– А то, что играли-то, разумеется, на языке подлинника. И как дошло до этого, помнишь, душераздирающего диалога в первом акте… – Мокий Нилович с легкостью перешел на ханьское наречие и, безукоризненно тонируя слоги, демонстрируя при том незаурядное артистическое дарование, процитировал наизусть: – «Ни хуй бу хуй дайлай хуйхуйжэнь дао дахуй?» – «Во чжэгэ е бу хуй». – «Дуй…»[16]
– тут в зале дикий гвалт поднялся, актеров забросали гнильем, а потом, буквально на следующий день, асланiвський меджлис принял постановление о запрещении публичного пользования ханьским наречием на всей территории уезда – он, дескать, является грубым, пошлым и оскорбляет слух любого воспитанного человека.– Но это же противуречит народоправственным эдиктам и уложениям!
– Правильно, противуречит. Так сказать, дуй. Ну и что в связи с этим прикажешь делать?
– Они что, ханьское наречие впервые услыхали?
– Кто теперь разберет…
Мужчины снова помолчали. Потом Богдан резко выпрямился.
– Раби Нилыч… Но ведь если артистов закидали гнильем, которое, заметь, у зрителей уже было с собой, стало быть, кто-то все заранее просчитал? Кто-то буквально спровоцировал это, пригласив ханбалыкскую Императорскую труппу?
Мокий Нилович прищурился.
– Вот именно, – жестко сказал он после паузы. – В корень смотришь, Богдан Рухович, сидеть тебе лет через десять в моем кресле… В корень.
– И это осталось без…
– Без чего?
Богдан не ответил. Нечего было ответить.
Мокий Нилович продолжал:
– Понимаешь, какая жмеринка… Оказалось, что князь и его администрация в такой ситуации совершенно беспомощны. Совершенно. Если преступление совершает один человек, два, десять даже – все ясно. Если какой-то конкретный фигурант или конкретный печатный орган вдруг, не приведи Господи, бабахнул бы: режь, например, эвенков – все тоже ясно. Разжигание межнациональной розни. Каторга, или там бритье подмышек с последующим пожизненным [17]
… Но когда вдруг, в течение считанных лет, целый народ вдруг перестает хотеть жить вместе со всеми остальными народами, то непонятно, что делать. Последние казусы такого рода бывали у нас века полтора назад, и там еще все было по танскому уложению: Третье из Десяти Зол, Умысел измены, а, стало быть, вразумляющая армия вперед! И – всех уцелевших отделенцев ждет гостеприимный солнечный Таймыр. Но ведь двадцать первый век на носу. Танками, что ли, ты станешь давить детские древнеискательские кружки да публицистов, сообщающих, что асланiвцы древней синантропа? И какой же ты после этого православный?Богдан молчал.

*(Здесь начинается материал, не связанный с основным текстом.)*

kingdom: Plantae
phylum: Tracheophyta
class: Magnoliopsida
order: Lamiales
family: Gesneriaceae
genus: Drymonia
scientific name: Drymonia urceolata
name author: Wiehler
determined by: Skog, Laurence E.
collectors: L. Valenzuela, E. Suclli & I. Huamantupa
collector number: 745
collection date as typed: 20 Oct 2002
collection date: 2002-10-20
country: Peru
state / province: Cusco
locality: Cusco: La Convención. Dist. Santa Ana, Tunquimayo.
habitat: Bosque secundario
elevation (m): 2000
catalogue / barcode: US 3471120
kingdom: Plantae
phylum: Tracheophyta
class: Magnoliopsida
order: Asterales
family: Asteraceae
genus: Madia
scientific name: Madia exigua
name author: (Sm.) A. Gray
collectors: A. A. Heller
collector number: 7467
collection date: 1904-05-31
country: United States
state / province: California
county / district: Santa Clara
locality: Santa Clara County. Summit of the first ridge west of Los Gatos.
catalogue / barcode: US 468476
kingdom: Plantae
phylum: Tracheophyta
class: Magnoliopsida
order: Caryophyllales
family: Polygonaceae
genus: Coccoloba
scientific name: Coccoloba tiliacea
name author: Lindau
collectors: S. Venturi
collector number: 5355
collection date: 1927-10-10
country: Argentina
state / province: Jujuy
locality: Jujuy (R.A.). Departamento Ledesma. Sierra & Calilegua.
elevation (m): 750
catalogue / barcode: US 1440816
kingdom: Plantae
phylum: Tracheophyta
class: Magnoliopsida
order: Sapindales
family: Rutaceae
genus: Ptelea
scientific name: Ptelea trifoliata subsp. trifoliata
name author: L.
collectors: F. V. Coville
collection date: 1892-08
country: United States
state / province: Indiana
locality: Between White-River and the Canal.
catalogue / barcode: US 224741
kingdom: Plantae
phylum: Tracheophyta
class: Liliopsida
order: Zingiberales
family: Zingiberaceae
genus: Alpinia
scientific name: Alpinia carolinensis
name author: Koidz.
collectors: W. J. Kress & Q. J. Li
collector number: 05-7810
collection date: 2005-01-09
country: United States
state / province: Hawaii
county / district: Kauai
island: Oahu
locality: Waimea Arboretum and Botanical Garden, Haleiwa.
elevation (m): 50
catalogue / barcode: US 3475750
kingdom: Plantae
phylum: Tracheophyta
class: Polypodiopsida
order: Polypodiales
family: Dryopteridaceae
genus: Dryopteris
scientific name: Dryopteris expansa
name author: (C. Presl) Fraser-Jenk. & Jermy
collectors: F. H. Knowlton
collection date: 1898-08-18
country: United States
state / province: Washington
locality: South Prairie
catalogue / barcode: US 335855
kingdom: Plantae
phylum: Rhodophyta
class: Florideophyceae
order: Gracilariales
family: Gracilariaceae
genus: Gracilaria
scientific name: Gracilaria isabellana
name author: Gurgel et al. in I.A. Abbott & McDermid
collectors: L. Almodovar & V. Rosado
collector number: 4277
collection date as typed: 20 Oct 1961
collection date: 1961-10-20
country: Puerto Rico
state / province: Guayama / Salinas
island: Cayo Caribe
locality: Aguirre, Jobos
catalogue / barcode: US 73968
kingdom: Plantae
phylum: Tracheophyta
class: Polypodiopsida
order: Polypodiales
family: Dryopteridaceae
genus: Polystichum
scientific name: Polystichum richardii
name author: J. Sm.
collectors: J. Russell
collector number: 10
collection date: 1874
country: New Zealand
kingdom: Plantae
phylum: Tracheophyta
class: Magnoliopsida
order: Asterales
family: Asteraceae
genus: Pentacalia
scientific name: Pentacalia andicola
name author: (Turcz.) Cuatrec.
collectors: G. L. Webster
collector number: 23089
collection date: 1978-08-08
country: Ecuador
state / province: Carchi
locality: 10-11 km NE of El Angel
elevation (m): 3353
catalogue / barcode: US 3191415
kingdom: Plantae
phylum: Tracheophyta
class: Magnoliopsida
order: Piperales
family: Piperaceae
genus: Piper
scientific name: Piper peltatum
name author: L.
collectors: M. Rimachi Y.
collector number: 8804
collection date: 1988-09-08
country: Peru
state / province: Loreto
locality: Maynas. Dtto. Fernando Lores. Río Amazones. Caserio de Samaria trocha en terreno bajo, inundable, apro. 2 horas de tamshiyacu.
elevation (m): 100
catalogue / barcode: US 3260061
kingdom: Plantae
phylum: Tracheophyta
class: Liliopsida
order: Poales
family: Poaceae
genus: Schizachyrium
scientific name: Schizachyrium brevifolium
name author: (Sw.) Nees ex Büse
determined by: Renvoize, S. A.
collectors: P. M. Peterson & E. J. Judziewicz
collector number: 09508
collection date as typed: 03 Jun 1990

– Ладно бы там был компактный анклав. Идите с миром. Но ведь у них перемешанность такая же, как и везде. И вот уже стенка на стенку дерутся. По кварталам разделились, и не дай Бог в одиночку или, скажем, в темноте в чужой квартал забрести – костей не найдут… И все друг друга обвиняют в преумножении насилия, а князя – хором – в попустительстве.
Богдан молчал, и только сутулился все сильнее, будто на плечи ему медленно, но неотвратимо, опускался многотонный заводской пресс.
– А теперь езжай, – сказал Мокий Нилович. – Прости, что я тебе все это так вывалил – у тебя своя беда… Но будет у меня к тебе просьба, Богдан. Глаз у тебя острый, сердце доброе, а голова на плечах – дай Бог каждому. Присмотрись там. Чует мое сердце – не случайно профессор этот пропал. Жена твоя тут по нелепости влипла, скорее всего, но он… не случайно. Западные варвары за всей этой катавасией так следят – аж слюнки у них текут от удовольствия. Вдруг тебе какие-то потайные, подноготные шестеренки откроются.
Богдан помолчал. С постом опять повременить придется, вдруг пришло ему в голову.
– Присмотрюсь, Мокий Нилович, – сказал он и встал.
– Бог тебе в помощь, Богдан, – проговорил, тоже вставая, Великий муж.